I wasn’t sure if this was the right topic to talk about, but I’ve decided to share my experience. Maybe someone can benefit from it, ponder, or at least give it some thought. I’ve been carefully observing women who are pregnant and on the edge of their delivery. Women who were thinking of getting pregnant and who were just talking about it. By the way, I’m not sure if the two latter can even distinguish themselves from one another. However, there is a fine, clear line between two of those types – as the one that talks perceive themselves, and as the type who’s about to get pregnant. Anyway, I’m not going to share that. That’s a different, very deep conversation that I’ll leave for the future. Let’s get back to our discussion.

What I figured out by being pregnant myself, and carefully observing others is that a lot of us live in an “imaginary” world when it comes to pregnancy, let alone delivery.

When a woman becomes pregnant, all of a sudden, she starts experiencing everything that those fancy magazines or sites say. She starts feeling nauseous, cranky, moody, constipated, etc. In short, her pregnancy turns to hell. Delivery? Even worse! By the time a woman reaches her due date, she hates her body because of the inevitable stretch marks. Magazines promise her the worst mood swings, and now she has them. My question is, what if one doesn’t read these magazines and websites? 

What would it be like? Don’t you think that our society is poisoned by skinny, beautiful, and perfect girls that we see on every billboard, and in almost every movie, commercial, magazine, and runway? We stop engaging our brain in thinking of those things and asking the right questions, but we are surprised that our lives are so miserable.

It’s all about thinking and asking the right questions.

So here I am, looking around and seeing all these poor women, and looking at myself — I was upbeat, in a perfect mood, functioning well, having no bad expectations and enjoying my pregnancy. Don’t get me wrong – I did have a bad case of stomach aches, but I didn’t look at it that way. I was looking for a solution to make myself more comfortable, but at the same time, I let my problem stay. Sometimes we just need to let things be the way they are. Why do we need to always have things our way? Have you thought about why these things are the way they are? Why is it bothering us that much? Maybe we need to be more accepting of them? What else do we have to accept as well? How about ourselves and our female nature?

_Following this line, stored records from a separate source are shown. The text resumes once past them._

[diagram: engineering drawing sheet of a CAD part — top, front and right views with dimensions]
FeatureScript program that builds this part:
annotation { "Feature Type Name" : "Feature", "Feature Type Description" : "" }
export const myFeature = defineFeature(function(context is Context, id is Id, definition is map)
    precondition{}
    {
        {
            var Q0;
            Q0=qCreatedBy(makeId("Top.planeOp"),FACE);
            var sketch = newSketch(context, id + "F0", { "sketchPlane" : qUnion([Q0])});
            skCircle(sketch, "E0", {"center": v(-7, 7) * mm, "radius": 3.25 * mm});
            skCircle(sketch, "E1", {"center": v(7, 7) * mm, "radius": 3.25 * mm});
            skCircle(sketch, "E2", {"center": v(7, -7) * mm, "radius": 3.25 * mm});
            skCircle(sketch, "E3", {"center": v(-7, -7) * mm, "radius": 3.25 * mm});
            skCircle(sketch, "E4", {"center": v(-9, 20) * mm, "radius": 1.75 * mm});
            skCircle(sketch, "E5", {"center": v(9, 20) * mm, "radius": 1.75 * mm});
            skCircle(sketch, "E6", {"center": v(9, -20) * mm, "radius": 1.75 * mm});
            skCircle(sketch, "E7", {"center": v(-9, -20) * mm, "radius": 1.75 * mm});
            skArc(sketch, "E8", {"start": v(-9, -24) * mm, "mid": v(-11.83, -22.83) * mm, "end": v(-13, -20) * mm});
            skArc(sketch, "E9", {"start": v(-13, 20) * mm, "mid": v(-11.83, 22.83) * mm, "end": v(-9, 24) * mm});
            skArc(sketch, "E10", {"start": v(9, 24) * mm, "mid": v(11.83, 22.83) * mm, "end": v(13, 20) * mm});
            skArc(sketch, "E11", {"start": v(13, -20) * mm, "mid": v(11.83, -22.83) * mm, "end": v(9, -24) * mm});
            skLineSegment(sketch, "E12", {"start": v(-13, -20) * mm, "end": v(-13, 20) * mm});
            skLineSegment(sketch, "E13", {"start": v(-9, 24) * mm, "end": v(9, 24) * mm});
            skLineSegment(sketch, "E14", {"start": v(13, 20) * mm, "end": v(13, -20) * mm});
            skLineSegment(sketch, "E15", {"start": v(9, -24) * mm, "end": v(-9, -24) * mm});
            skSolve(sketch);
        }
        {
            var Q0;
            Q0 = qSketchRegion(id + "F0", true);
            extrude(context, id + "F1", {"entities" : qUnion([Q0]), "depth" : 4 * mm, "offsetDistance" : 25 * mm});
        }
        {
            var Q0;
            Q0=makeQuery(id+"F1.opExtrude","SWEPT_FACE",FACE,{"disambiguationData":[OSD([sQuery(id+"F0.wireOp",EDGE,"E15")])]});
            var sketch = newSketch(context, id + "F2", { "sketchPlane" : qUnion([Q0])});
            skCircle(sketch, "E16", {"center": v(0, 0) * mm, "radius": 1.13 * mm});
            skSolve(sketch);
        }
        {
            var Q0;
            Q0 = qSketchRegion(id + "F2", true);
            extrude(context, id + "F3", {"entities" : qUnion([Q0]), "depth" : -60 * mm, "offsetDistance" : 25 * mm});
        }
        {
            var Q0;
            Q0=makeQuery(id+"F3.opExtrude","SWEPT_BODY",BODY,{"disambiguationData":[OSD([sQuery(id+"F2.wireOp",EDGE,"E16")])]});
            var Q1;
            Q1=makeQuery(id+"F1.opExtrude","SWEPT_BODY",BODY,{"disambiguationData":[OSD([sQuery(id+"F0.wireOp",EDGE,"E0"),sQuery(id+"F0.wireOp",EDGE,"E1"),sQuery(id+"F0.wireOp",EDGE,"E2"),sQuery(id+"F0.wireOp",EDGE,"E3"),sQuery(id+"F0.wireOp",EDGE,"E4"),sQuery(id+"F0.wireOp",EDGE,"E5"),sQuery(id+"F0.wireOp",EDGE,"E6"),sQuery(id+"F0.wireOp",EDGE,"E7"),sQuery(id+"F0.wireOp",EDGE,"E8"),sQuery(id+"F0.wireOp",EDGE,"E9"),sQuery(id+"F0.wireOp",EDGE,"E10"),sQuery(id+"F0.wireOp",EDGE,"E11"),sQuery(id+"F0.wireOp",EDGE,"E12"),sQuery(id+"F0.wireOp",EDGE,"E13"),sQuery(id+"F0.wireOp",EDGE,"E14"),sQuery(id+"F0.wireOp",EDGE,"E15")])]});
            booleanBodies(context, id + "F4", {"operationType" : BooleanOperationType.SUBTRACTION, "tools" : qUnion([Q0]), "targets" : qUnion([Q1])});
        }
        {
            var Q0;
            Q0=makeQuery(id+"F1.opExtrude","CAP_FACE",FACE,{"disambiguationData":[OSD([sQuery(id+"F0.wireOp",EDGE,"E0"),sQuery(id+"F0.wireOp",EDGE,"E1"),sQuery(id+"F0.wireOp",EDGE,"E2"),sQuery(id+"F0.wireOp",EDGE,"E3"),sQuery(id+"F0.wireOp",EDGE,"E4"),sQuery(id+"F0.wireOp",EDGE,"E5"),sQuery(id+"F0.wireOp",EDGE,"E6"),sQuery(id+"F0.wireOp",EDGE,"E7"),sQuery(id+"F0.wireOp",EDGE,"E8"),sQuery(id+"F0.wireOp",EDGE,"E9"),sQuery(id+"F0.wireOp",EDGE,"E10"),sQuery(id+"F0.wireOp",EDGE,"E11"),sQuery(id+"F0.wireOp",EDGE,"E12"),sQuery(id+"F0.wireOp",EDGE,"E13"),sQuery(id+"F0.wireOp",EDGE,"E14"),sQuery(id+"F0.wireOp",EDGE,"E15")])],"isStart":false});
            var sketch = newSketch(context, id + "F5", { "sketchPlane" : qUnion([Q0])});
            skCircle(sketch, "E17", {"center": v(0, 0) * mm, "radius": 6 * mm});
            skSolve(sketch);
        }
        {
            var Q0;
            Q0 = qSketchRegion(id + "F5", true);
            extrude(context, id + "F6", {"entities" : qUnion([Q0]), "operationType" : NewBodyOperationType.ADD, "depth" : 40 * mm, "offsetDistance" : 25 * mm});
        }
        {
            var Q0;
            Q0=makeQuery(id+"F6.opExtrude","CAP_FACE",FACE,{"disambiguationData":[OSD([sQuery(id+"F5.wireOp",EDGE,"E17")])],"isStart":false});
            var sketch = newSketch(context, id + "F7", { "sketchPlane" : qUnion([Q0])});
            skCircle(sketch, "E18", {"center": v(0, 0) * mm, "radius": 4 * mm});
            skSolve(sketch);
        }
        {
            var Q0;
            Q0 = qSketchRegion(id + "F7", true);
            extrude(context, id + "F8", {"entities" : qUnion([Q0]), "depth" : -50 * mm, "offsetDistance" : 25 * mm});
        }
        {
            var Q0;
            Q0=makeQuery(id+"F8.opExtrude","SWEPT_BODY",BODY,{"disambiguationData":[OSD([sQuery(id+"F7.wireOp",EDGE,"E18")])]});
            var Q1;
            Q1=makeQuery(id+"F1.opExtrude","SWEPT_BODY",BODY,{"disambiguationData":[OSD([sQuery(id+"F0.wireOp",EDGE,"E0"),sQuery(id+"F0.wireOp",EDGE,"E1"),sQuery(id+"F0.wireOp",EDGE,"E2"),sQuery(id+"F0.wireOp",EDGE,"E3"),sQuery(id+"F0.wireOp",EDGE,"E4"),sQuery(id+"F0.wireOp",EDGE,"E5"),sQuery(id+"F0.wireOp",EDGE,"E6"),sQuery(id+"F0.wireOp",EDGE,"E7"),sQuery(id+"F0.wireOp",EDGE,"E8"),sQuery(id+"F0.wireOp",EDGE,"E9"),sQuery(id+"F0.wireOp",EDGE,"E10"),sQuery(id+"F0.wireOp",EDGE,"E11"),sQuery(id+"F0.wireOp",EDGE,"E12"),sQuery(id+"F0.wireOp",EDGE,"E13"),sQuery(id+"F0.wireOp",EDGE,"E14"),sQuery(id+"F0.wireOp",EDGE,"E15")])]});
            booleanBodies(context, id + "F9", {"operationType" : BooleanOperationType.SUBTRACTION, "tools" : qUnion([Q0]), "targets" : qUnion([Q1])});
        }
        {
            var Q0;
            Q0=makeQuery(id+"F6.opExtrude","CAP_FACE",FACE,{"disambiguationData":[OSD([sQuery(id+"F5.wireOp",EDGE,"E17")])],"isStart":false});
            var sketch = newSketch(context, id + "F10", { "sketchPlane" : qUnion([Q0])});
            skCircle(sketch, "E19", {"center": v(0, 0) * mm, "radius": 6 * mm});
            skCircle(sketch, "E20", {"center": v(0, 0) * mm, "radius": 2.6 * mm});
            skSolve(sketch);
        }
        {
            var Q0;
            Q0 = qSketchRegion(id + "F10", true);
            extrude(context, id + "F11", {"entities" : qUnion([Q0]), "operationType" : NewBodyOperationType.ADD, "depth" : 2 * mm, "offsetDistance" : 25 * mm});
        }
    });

When my time to deliver came, there was a brief moment when I got a little emotional as, at that very second, my child was no inside me. It felt like a violation of my rights — and I cried. My husband was upset too, as we grew our baby in my belly. Because I usually look at things from several points of view right away no matter how sad a situation seems at that very moment, I thought that was a good timing and my baby needed to come out and start living real life. With that thought, my husband and I went into a delivery room.

By the way, I need to mention that I did know something about delivery. My husband seemed to have read every possible book and article on it. He was well prepared for everything. I was the opposite, I went into the delivery room with a completely open mind. I told myself whatever happens, it would only be right thing. If there is a pain, I’ll bear with it up until a certain point. If there are complications, my baby would be alright because I listened my body carefully and it didn’t say anything alarming to me. This is a great benefit of listening of your own body: you can talk to it and it will tell you things! 

For instance, my body told me I’ll deliver the baby myself, but my doctor kept bringing up a C-section and it made me laugh. I never paid serious attention to the doctor’s warnings. This is another thought for you, girls: don’t listen to anyone. Try to be in touch with your body. Don’t let doctors to stress you out because they will definitely do that — this is their nature.

Coming back to my delivery, I laid on the bed and my contractions started. Yet, I was talking to my husband, watching TV, and we laughed — only as much as I could, but I was doing it! My doctor told me “My God, a lot of women would be cursing everyone in the room and you’re smiling”. This statement made me think again: Why do we curse? What kind of a behavior is that? Does it make us feel better? No! What is it? An excuse to let yourself go? Why? It’s easier to be calm and nice, and your baby inside will not be stressing out too. Also in that state of mind, your delivery is going to be much harder and longer than if you went in with a positive attitude.

My dear girls, we need to throw all advice prior to our pregnancy out of the window.

We need to focus on our bodies. We need to keep in mind how sacred bearing a child inside us is. Who else can do it? Men? No, only we can. It doesn’t make us super special, but it sure does in some sense. We need to let nature help us as all knowledge, especially those about pregnancy, delivery and nursing, is inside of us. We need to just trust it and learn how to listen to ourselves. We wouldn’t need all those delivery classes that are totally worthless, or advice that make us go crazy, scared, and cranky. We need to learn to look at a having a baby as a blessing instead of a painful curse where everyone around us is going to pay a price. The price that’s going to be too high. But by the time you realize it, it would already be too late.